Dimitriou laughed unashamedly. “You’re quite right. They’re not the same at all. My pets can be anything I desire whenever I desire it.”

“So long as they don’t run low on power.”

“Yes, preserving them does pose challenges. In their not-quite-alive condition, they aren’t always reliable. Memories linger, but intelligence dissipates. It’s sad, really. Do you know, the first djinni I reanimated was a lucky experiment? A friend of mine, a long-time, valued associate who for years had handled my most sensitive challenges—”

“You mean your fixer,” Joseph interjected.

“Yes, my fixer. But he thought he was my friend, and he was marvelously loyal. He died by accident, fulfilling a task for me. Since no one knew he was dead, I thought I’d tinker with his remains. See if I could bring him back and continue to get good out of him. Not being a prodigy like yourself, I exhausted my whole store of cakes reviving him. I did it though. And he was more attached to me than ever afterward.”

“He’s your Handy Man,” Joseph guessed.

Dimitriou seemed to enjoy his quickness. “Tara mentioned him, did she? He’s forgotten his name, and I’ve discovered it’s best if I don’t remind him. Upsets him quite a bit. Other than that, he’s better than obedient. I don’t have to tell him what to do. I simply hint at what I’d like. Wishing to please me, he decides on a course of action by himself. I suspect I’m splitting hairs with the universe, but as of yet, I’ve not turned ifrit. I am glad of that. That would take energy to hide.”

“You’re a gray practitioner,” Joseph said.

“Is that what it’s called?
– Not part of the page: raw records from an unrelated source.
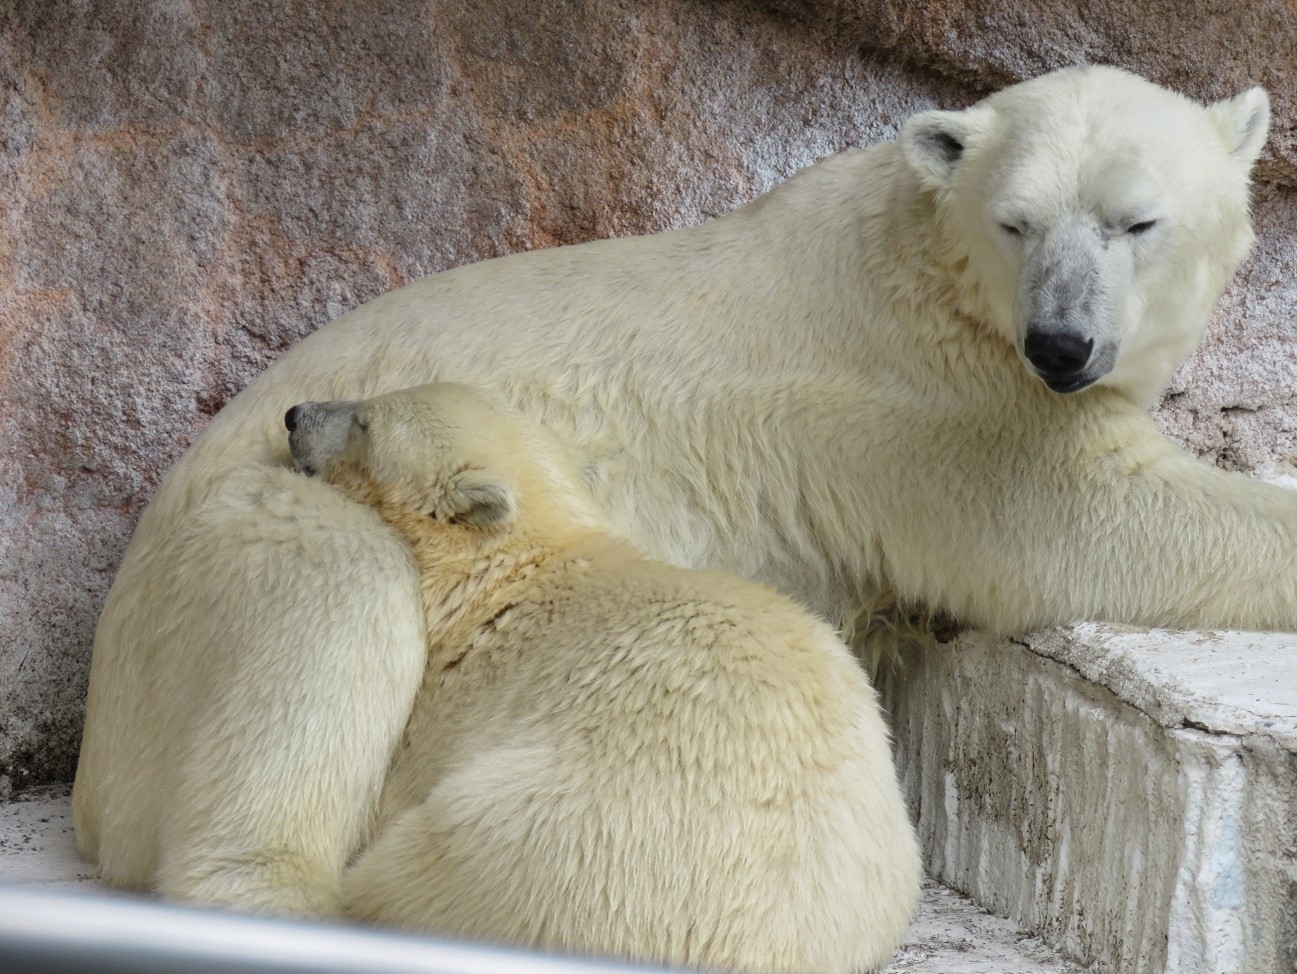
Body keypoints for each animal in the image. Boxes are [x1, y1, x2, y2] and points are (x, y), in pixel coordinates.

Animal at [73, 64, 1286, 918]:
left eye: (1136, 221)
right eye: (1016, 221)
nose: (1061, 343)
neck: (922, 263)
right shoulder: (946, 407)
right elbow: (1094, 523)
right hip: (224, 545)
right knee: (329, 599)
Good to know.”

“Your charity school for orphans,” Yasmin said, another conclusion springing into her mind. “You killed their parents!”

“Some of them,” Dimitriou admitted pleasantly. “Knowing that gives me a pleasant buzz when I visit them. And thank you for reminding me I need to arrange for Cedric Ozil to encounter some mishap.”

“You . . . you’re—”

“A monster?” Dimitriou suggested mockingly. “The universe doesn’t think so. In any case, you’re a fine one to talk. Aside from Iksander’s other irregularities, rumor has it your former master likes to make love in his smoke form. Your current partner can’t get it up, despite which you don’t hesitate to use him for your jollies. Maybe, Miss Baykal, you shouldn’t be shaming others’ kinks.”
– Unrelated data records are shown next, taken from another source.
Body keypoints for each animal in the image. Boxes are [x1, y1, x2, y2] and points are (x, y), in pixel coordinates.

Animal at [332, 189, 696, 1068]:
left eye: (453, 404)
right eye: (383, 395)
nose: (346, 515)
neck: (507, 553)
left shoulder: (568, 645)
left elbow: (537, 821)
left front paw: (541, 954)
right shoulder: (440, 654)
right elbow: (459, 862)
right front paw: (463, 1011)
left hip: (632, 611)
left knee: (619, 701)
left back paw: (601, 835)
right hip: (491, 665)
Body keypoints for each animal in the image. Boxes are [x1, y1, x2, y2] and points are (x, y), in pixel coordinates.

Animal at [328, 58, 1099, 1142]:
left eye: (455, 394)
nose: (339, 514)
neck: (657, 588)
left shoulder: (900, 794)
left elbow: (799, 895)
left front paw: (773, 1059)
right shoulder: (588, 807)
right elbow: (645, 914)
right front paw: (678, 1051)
“I wouldn’t equate a fetish for corpses with either of those things. Nor would your new best friends.”

“What makes you think LaBass and Co. don’t know? I believe they might. I know their sort. They’ll have vetted me down to my last ass hair. They’d might prefer having a shameful secret they can hold over me. To their mind, our city’s people would never stand for it.”

“They wouldn’t! You’d be tarred and feathered and tossed into a dungeon for good measure.”

“Perhaps you’re right. In any case, that theory need stand no test today. Not when I can so easily counter the threat you pose to me.”